Dataset records:

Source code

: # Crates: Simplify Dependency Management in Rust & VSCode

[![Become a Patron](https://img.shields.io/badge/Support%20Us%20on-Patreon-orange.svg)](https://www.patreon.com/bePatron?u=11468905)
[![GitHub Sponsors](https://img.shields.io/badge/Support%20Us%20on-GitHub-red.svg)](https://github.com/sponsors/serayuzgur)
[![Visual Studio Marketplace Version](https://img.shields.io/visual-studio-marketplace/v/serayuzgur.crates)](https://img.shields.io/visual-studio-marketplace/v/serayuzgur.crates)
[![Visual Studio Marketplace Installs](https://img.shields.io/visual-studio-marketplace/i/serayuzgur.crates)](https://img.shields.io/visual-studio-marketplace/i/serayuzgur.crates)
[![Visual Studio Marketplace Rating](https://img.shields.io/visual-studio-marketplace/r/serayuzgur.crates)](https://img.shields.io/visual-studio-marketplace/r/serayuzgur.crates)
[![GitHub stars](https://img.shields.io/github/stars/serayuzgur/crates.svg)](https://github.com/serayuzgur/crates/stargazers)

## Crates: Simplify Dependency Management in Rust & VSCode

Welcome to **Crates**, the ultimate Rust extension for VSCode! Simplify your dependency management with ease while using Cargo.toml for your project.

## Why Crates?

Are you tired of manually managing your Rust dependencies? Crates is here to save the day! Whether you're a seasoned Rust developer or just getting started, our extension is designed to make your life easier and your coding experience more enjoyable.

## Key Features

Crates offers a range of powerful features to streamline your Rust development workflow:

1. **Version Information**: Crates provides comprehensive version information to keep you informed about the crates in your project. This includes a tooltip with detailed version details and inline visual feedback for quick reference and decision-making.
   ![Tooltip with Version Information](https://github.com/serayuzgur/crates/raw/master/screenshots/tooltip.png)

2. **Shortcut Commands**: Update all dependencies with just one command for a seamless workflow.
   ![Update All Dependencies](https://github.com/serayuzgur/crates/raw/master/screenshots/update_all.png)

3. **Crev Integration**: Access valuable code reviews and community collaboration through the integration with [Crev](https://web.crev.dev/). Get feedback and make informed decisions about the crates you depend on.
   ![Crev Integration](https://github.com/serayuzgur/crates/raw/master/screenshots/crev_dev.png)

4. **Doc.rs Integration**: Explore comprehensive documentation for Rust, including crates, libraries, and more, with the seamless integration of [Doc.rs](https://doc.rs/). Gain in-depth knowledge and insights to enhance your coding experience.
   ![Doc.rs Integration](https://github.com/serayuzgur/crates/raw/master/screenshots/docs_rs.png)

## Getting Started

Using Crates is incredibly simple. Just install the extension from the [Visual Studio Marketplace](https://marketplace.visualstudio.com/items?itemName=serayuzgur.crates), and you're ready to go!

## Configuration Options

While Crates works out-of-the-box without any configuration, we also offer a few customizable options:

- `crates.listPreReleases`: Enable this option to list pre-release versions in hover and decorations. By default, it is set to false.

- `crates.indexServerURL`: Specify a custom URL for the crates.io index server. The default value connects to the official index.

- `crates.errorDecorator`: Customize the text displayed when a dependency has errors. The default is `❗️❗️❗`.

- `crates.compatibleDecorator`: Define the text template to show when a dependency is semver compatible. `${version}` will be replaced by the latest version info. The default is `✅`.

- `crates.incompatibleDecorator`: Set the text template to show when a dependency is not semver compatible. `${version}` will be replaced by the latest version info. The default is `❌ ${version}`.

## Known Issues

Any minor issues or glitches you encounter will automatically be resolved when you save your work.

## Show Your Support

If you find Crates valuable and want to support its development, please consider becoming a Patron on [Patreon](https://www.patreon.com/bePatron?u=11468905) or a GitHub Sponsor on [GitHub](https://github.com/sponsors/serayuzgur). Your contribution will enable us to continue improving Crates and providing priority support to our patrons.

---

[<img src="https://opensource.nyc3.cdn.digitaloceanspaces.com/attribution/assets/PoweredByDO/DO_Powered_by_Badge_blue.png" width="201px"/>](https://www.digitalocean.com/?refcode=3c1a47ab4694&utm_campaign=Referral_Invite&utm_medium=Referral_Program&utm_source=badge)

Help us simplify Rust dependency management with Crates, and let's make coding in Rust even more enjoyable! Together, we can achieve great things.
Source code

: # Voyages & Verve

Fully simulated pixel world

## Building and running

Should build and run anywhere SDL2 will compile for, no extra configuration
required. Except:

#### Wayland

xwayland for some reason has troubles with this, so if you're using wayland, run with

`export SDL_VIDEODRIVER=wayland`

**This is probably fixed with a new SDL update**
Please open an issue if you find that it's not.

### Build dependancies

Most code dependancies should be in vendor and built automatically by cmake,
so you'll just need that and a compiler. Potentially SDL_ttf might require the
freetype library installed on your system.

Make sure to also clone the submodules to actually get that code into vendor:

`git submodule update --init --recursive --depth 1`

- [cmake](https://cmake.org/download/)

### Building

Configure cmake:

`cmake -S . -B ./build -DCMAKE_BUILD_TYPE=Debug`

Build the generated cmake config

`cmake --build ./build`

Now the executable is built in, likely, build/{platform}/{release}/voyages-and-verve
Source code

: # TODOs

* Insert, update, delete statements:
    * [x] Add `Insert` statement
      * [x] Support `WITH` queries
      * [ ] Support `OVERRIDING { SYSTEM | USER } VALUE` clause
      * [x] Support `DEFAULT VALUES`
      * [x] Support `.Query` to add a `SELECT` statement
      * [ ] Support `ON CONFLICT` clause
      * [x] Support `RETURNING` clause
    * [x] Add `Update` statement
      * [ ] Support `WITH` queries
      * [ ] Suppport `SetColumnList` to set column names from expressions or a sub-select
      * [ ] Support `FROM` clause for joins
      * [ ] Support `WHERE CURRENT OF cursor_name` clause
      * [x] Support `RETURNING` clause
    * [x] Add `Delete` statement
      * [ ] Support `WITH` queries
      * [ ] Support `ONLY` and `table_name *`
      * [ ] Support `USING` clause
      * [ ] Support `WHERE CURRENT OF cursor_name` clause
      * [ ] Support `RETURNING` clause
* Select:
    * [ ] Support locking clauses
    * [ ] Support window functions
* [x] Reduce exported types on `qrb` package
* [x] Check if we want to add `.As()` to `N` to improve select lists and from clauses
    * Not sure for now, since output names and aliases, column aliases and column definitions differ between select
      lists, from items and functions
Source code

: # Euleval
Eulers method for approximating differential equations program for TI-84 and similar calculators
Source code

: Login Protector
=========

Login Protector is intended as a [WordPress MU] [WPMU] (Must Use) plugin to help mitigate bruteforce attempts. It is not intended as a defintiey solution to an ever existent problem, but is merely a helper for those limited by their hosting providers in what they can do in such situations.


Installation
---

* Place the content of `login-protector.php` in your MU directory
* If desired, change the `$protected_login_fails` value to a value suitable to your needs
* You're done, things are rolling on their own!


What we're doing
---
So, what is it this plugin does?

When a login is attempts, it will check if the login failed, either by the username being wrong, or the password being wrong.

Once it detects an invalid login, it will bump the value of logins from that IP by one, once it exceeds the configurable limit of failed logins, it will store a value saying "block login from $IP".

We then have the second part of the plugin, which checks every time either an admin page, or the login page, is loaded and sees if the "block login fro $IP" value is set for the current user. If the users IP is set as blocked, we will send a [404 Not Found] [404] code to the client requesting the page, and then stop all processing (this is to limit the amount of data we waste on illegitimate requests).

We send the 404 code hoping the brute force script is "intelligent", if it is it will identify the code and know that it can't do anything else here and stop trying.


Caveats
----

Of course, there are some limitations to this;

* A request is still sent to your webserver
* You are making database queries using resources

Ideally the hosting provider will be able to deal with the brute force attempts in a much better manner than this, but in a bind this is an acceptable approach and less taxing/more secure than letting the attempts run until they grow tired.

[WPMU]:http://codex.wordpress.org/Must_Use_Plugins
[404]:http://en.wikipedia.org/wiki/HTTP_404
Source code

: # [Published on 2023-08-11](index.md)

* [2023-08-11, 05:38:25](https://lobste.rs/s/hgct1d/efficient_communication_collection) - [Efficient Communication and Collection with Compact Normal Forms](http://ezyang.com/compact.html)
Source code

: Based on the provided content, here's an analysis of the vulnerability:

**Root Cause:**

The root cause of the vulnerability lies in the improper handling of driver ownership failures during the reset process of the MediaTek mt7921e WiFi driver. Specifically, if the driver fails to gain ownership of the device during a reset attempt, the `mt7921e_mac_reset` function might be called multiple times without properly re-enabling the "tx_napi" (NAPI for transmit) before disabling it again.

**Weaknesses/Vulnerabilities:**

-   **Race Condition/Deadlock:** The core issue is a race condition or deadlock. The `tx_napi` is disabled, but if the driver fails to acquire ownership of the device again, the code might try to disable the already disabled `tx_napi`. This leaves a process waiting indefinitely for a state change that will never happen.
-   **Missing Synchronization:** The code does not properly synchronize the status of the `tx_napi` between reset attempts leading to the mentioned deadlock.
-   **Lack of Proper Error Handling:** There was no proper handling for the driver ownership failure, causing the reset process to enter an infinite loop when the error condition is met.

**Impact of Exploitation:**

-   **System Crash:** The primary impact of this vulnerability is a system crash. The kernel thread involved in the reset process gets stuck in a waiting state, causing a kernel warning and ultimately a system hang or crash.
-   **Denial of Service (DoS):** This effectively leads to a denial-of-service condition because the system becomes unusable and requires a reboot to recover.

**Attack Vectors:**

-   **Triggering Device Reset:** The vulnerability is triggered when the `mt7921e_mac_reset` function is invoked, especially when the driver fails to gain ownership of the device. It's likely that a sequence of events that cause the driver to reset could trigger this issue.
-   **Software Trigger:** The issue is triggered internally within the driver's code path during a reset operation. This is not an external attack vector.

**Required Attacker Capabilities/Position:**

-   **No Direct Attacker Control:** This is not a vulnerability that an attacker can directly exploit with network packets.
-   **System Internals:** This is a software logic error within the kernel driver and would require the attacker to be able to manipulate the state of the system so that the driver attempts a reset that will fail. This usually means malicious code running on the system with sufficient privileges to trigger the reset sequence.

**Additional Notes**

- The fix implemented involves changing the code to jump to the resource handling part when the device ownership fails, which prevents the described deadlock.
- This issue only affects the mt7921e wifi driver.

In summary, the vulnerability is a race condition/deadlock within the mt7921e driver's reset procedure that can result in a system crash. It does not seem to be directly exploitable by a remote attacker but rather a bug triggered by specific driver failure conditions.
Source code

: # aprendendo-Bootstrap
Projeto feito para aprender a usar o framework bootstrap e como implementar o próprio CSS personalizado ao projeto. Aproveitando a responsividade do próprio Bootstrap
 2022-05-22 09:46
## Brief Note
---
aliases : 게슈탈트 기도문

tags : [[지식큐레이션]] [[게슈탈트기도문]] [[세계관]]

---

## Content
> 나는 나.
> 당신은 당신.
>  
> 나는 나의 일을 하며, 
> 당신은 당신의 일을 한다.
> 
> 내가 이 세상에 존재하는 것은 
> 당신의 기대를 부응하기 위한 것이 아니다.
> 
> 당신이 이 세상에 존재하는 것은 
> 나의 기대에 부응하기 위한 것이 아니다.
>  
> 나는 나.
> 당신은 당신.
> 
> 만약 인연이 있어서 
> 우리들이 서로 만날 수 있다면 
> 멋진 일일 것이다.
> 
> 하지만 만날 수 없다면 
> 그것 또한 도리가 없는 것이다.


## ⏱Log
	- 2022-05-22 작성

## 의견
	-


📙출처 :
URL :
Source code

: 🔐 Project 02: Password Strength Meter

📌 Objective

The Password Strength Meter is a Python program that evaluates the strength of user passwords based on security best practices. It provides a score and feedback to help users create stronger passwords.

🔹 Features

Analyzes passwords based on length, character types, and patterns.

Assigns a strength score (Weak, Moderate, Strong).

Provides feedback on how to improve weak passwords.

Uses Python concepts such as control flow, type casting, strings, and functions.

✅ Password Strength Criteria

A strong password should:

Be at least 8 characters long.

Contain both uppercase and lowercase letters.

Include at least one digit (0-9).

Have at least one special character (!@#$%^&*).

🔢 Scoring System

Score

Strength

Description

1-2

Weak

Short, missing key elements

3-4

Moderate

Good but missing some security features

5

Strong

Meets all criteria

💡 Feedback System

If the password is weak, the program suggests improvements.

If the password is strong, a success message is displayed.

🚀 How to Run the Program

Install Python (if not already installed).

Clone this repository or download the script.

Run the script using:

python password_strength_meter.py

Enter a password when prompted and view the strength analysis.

YOUR TASK:
Reproduce the lines in the rows above between the line holding "Be at least 8 characters long." and the line holding "If the password is weak, the", inclusive.

SOLUTION FOR THIS TASK:
Be at least 8 characters long.

Contain both uppercase and lowercase letters.

Include at least one digit (0-9).

Have at least one special character (!@#$%^&*).

🔢 Scoring System

Score

Strength

Description

1-2

Weak

Short, missing key elements

3-4

Moderate

Good but missing some security features

5

Strong

Meets all criteria

💡 Feedback System

If the password is weak, the program suggests improvements.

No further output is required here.